To understand if and how BlaC can develop resistance against certain inhibitors we studied the evolutionary adaptability of this enzyme. We used laboratory evolution and various biochemical techniques to characterize several mutations in BlaC and subsequently tested the effect of combining mutations. One of the findings is that BlaC can easily become less sensitive to the inhibitor sulbactam by partially blocking the entrance to the active site. Interestingly, this was accompanied by increased sensitivity to another inhibitor, avibactam, that could not be compensated for by other mutations.

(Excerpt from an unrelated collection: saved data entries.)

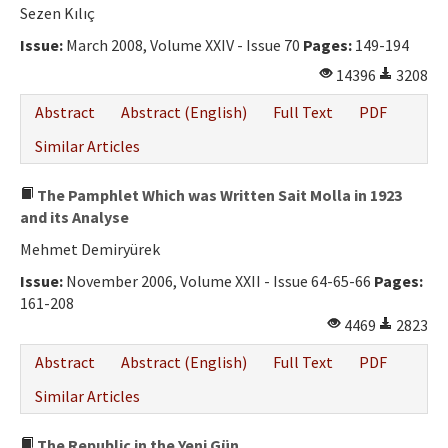
Sezen Kılıç
Issue:
March 2008, Volume XXIV - Issue 70
Pages:
149-194
14396
3208
Abstract
Abstract (English)
Full Text
PDF
Similar Articles
The Pamphlet Which was Written Sait Molla in 1923
and its Analyse
Mehmet Demiryürek
Issue:
November 2006, Volume XXII - Issue 64-65-66
Pages:
161-208
4469
2823
Abstract
Abstract (English)
Full Text
PDF
Similar Articles
The Republic in the Yeni Gün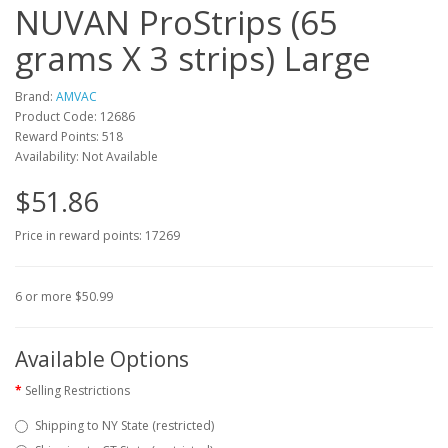
NUVAN ProStrips (65
grams X 3 strips) Large
Brand:
AMVAC
Product Code: 12686
Reward Points: 518
Availability: Not Available
$51.86
Price in reward points: 17269
6 or more $50.99
Available Options
Selling Restrictions
Shipping to NY State (restricted)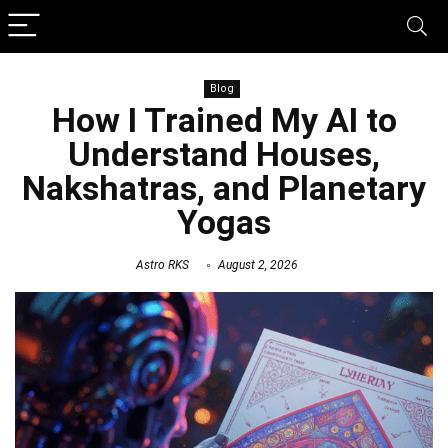
Blog
How I Trained My AI to
Understand Houses,
Nakshatras, and Planetary
Yogas
Astro RKS
August 2, 2026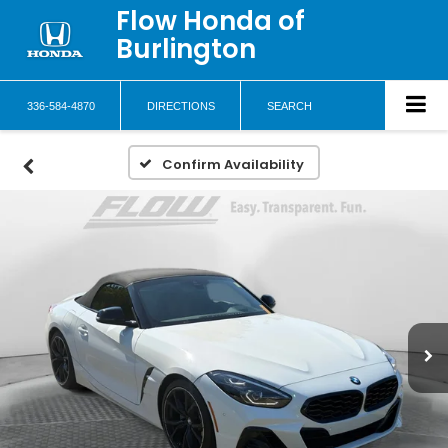
Flow Honda of
Burlington
336-584-4870
DIRECTIONS
SEARCH
Confirm Availability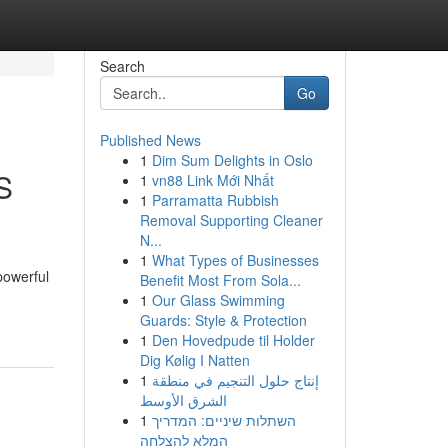
Search
Go
Published News
1
Dim Sum Delights in Oslo
S
1
vn88 Link Mới Nhất
1
Parramatta Rubbish
Removal Supporting Cleaner
N...
1
What Types of Businesses
powerful
Benefit Most From Sola...
1
Our Glass Swimming
Guards: Style & Protection
1
Den Hovedpude til Holder
Dig Kølig I Natten
1
إنتاج حلول التنجيم في منطقة
الشرق الأوسط
1
השתלות שיניים: המדריך
המלא להצלחה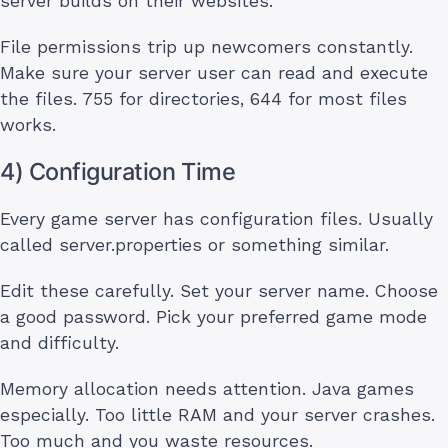
server builds on their websites.
File permissions trip up newcomers constantly.
Make sure your server user can read and execute
the files. 755 for directories, 644 for most files
works.
4) Configuration Time
Every game server has configuration files. Usually
called server.properties or something similar.
Edit these carefully. Set your server name. Choose
a good password. Pick your preferred game mode
and difficulty.
Memory allocation needs attention. Java games
especially. Too little RAM and your server crashes.
Too much and you waste resources.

Generally, Escherichia coli bacteria are used to test the effects of BlaC variants in cells, as they are easy and safe to use in the lab. We show that results obtained for E. coli can be extrapolated to conditions that resemble tuberculosis disease in humans: the M. marinum infection model of zebrafish. All these findings are of interest for the future development of combination therapies to treat tuberculosis.